Input: Begin
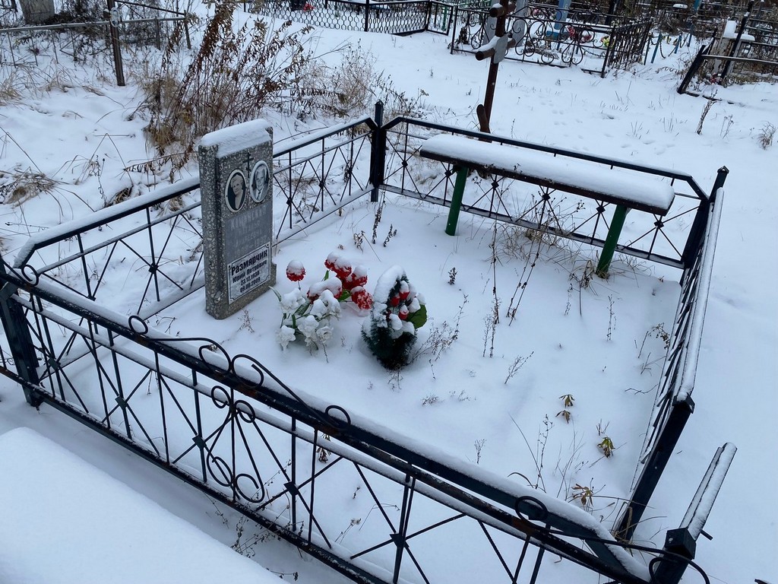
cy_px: 292
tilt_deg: -25.3
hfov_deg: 67.3
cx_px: 389
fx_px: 584
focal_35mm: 26
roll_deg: -2.1
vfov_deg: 53.1
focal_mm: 4.25
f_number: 1.8
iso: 32
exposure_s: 1/534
Input: End
Your instructions: Only the text of the entries belongs in the answer, copied exactly; the pictures stay out.

Completed exercise:
cy_px: 292
tilt_deg: -25.3
hfov_deg: 67.3
cx_px: 389
fx_px: 584
focal_35mm: 26
roll_deg: -2.1
vfov_deg: 53.1
focal_mm: 4.25
f_number: 1.8
iso: 32
exposure_s: 1/534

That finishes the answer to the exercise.